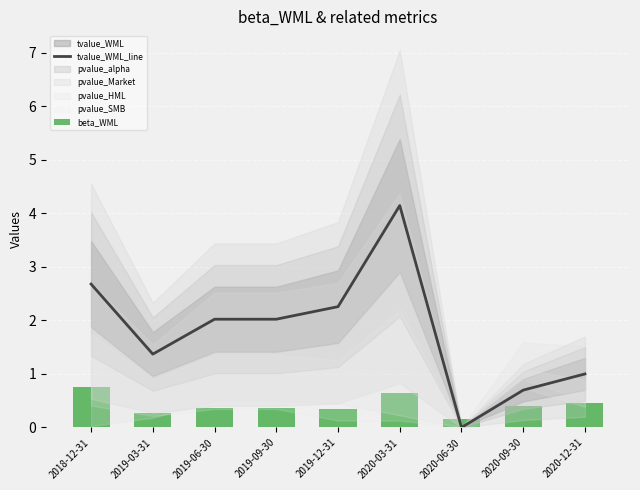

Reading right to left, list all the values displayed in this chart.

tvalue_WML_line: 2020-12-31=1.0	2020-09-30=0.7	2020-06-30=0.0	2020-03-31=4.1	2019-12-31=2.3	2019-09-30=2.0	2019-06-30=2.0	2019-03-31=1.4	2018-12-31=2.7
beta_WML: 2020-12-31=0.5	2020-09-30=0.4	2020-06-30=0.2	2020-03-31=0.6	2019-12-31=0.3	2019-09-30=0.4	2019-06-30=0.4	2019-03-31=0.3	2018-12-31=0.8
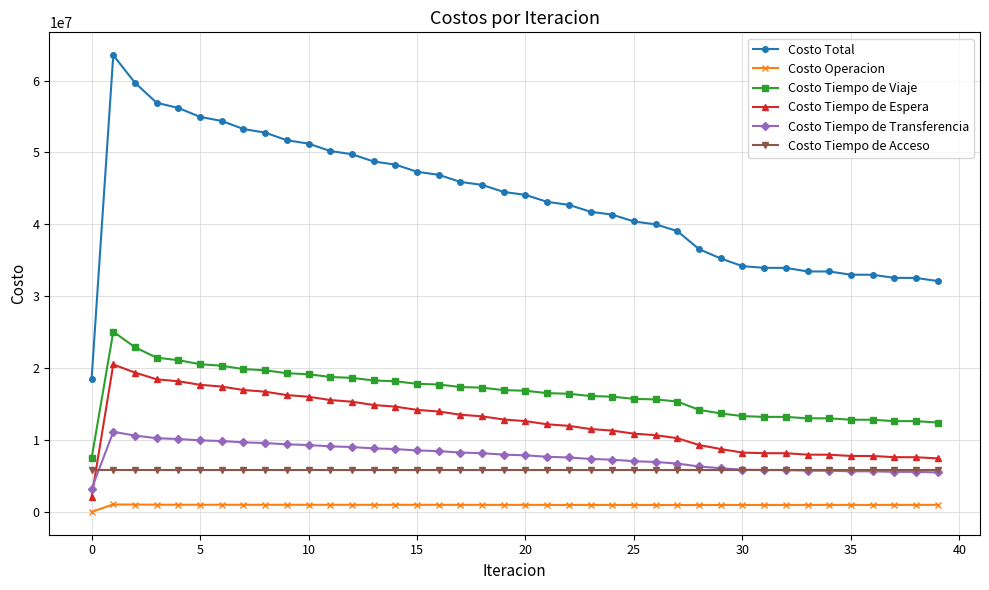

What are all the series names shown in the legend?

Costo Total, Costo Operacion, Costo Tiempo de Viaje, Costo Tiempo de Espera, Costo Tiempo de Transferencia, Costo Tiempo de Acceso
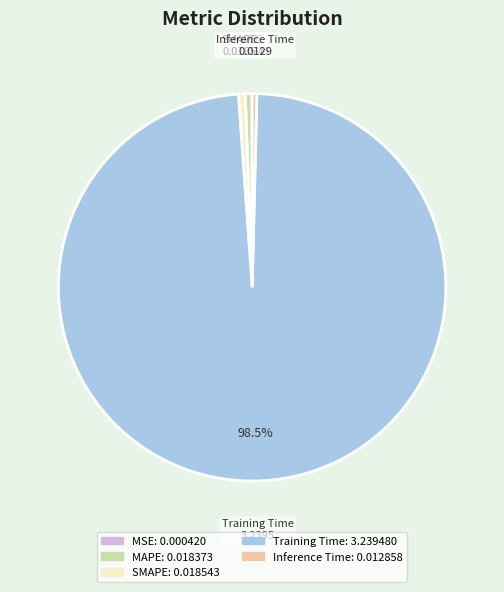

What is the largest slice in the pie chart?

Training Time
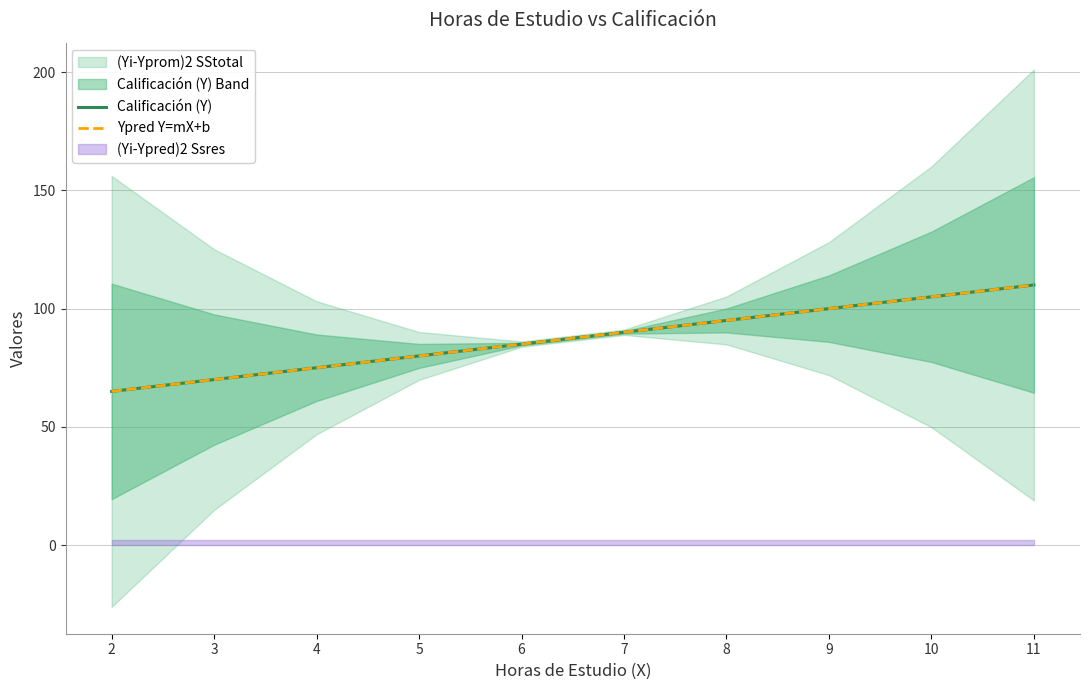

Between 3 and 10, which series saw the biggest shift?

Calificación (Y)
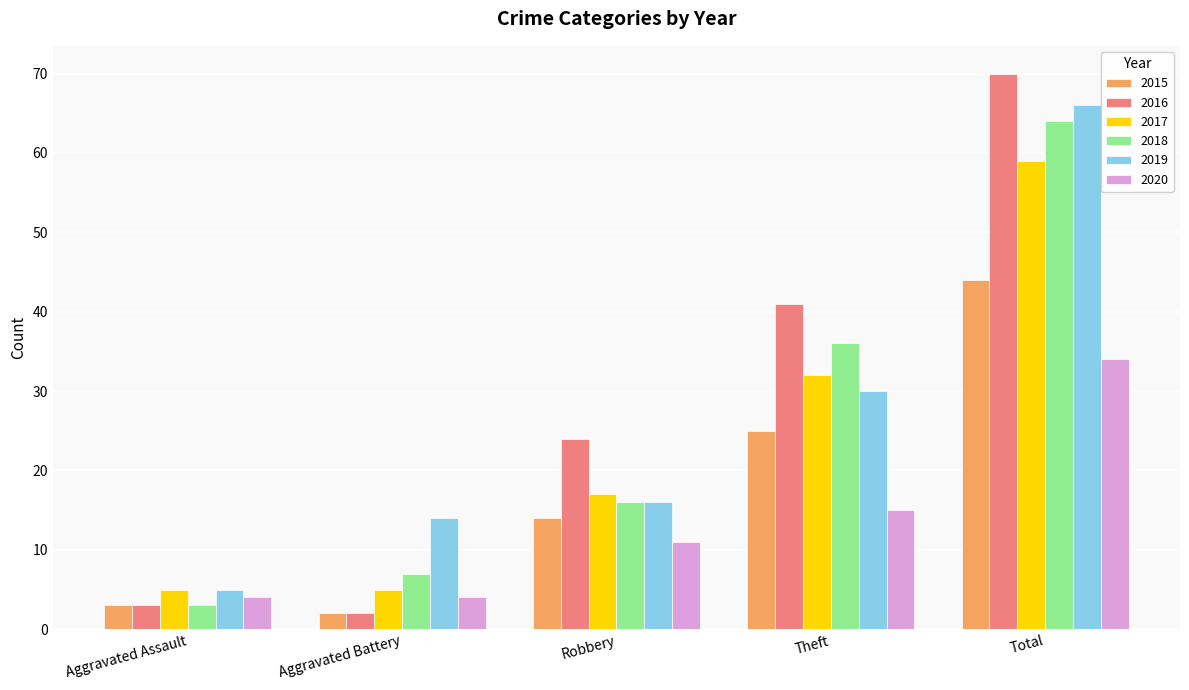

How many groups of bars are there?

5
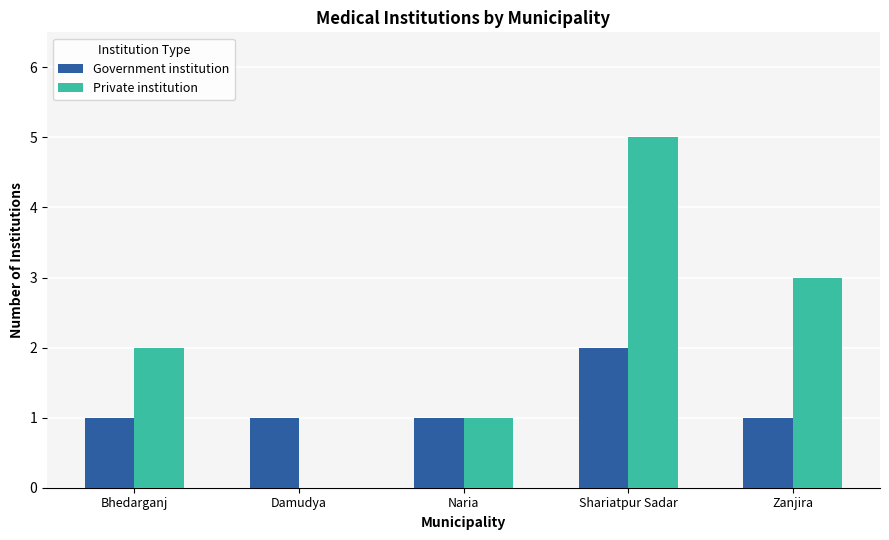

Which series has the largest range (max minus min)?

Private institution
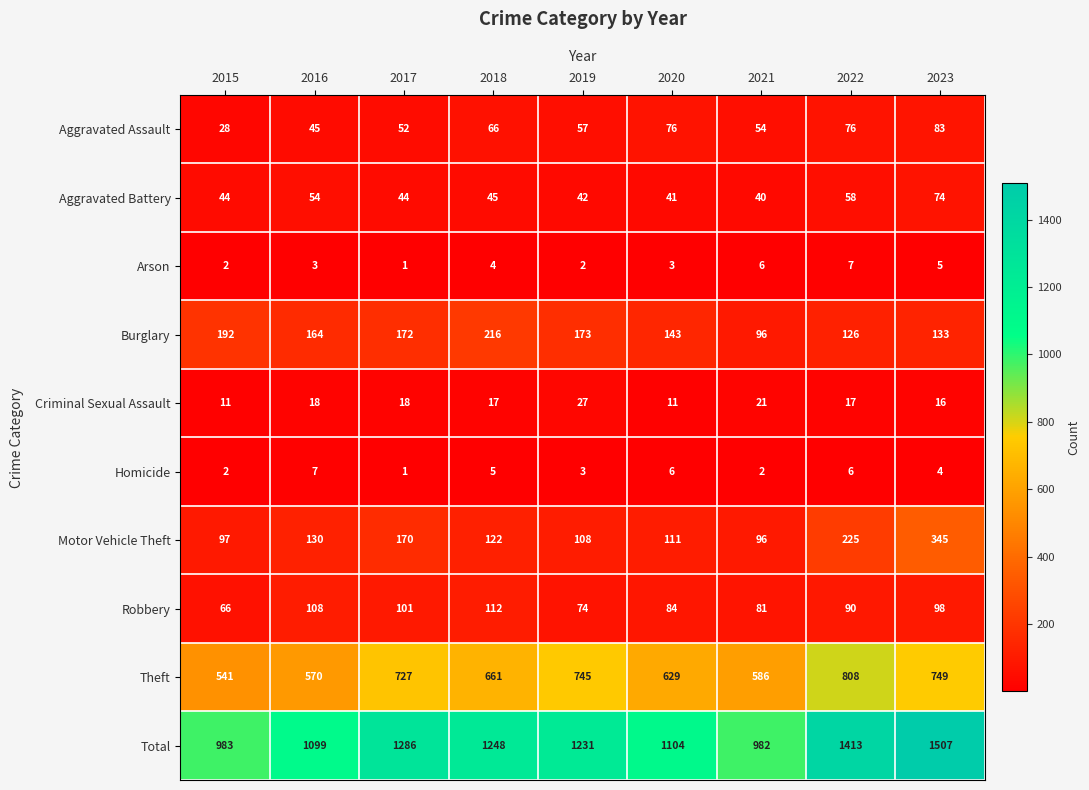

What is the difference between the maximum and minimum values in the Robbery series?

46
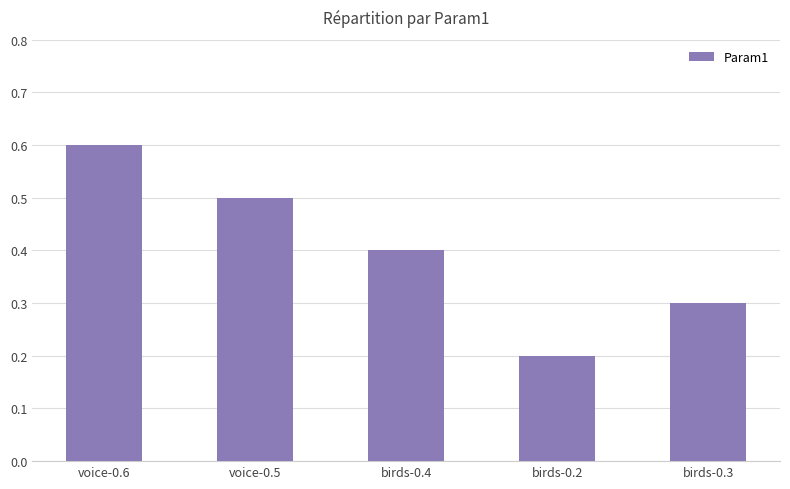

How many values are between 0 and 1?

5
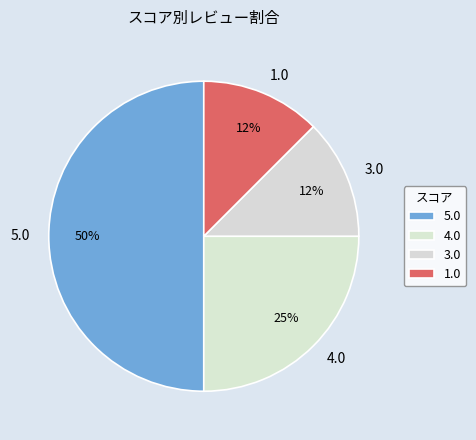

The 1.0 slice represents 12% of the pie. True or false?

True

+-------+

## [Task brief]
Write out the listing above as a numbered list, from the line holding "Which series has" to the end of the listing, both included. Skip blank lines and leave out the pictures.

## [Expected output]
1. Which series has the largest range (max minus min)?
2. Private institution
3. What is the difference between the maximum and minimum values in the Robbery series?
4. 46
5. How many values are between 0 and 1?
6. 5
7. The 1.0 slice represents 12% of the pie. True or false?
8. True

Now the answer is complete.